The loop you are specifically asking about calculates new dynamic values based on the already calculated ones.
Whoa, I was practicing this problem few days ago and and stumbled across this question.
I suspect that saying "he's doing dynamic programming" won't not explain too much if you did not study DP.
I can give clearer implementation and easier explanation:
string phrase = "welcome to code jam"; // S
string text; getline(cin, text); // T
vector<int> ob(text.size(), 1);
int ans = 0;
for (int p = 0; p < phrase.size(); ++p) {
ans = 0;
for (int i = 0; i < text.size(); ++i) {
if (text[i] == phrase[p]) ans = (ans + ob[i]) % 10000;
ob[i] = ans;
}
}
cout << setfill('0') << setw(4) << ans << endl;
To solve the problem if S had only one character S[0] we could just count number of its occurrences.
If it had only two characters S[0..1] we see that each occurrence T[i]==S[1] increases answer by the number of occurrences of S[0] before index i.
For three characters S[0..2] each occurrence T[i]==S[2] similarly increases answer by number of occurrences of S[0..1] before index i. This number is the same as the answer value at the moment the previous paragraph had processed T[i].
If there were four characters, the answer would be increasing by number of occurrences of the previous three before each index at which fourth character is found, and so on.
As every other step uses values from the previous ones, this can be solved incrementally. On each step p we need to know number of occurrences of previous substring S[0..p-1] before any index i, which can be kept in array of integers ob of the same length as T. Then the answer goes up by ob[i] whenever we encounter S[p] at i. And to prepare ob for the next step, we also update each ob[i] to be the number of occurrences of S[0..p] instead — i.e. to the current answer value.
By the end the latest answer value (and the last element of ob) contain the number of occurrences of whole S in whole T, and that is the final answer.

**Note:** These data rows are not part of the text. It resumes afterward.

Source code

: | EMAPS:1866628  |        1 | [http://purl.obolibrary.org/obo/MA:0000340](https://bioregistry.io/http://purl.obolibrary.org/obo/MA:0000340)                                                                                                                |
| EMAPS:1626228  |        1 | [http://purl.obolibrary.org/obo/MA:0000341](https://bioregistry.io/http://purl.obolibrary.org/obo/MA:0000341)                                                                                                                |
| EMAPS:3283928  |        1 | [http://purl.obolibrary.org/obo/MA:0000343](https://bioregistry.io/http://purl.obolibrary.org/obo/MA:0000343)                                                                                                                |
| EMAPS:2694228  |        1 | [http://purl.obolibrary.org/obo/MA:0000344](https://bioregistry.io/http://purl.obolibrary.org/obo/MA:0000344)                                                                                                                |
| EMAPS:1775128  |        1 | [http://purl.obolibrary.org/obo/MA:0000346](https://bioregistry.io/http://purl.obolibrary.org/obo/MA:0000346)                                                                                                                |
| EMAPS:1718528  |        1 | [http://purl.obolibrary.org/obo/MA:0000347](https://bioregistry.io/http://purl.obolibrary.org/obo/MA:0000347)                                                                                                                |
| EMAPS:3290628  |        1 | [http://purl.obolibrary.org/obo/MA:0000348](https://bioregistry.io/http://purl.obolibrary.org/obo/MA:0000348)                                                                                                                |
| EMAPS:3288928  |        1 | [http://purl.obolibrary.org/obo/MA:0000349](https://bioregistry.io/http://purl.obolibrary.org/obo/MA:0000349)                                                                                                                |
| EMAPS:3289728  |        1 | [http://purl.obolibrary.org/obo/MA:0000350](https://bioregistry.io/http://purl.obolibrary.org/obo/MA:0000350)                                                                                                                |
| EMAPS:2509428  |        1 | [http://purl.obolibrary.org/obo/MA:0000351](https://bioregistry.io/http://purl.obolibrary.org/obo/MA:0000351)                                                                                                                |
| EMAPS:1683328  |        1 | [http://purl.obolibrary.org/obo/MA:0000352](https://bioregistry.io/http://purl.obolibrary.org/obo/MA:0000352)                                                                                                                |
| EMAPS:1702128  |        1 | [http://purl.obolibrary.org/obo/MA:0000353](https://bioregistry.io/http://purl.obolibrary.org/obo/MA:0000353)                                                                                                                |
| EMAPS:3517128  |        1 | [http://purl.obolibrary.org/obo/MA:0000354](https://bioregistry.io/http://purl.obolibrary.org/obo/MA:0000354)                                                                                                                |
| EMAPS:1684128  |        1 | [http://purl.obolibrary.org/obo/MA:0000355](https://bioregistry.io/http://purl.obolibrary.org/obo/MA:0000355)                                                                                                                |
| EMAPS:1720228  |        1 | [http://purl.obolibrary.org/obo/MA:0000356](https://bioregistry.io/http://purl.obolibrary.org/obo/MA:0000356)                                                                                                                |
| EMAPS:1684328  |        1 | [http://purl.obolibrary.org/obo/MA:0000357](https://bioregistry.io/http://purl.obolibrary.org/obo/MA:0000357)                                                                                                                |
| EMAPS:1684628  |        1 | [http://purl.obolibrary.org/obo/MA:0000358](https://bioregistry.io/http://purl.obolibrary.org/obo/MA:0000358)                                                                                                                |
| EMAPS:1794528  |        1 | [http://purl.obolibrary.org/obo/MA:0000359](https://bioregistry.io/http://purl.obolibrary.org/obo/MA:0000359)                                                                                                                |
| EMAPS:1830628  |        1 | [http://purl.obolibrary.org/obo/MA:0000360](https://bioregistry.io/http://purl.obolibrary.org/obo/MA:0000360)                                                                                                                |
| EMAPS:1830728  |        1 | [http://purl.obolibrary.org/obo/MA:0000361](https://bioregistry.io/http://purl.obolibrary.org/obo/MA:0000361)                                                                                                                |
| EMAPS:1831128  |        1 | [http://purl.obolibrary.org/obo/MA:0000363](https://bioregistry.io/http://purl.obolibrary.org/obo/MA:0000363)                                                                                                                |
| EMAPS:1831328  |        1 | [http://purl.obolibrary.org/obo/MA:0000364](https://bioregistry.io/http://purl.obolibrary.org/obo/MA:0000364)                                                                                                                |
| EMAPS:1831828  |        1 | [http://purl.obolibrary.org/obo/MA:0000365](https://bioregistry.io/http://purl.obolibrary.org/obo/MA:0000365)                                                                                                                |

Notice that it starts with ob filled with ones. The first step is different from the rest; but counting number of occurrences of S[0] means increasing answer by 1 on each occurrence, which is what all other steps do, except that they increase by ob[i]. So when every ob[i] is initially 1, the first step will run just like all others, using the same code.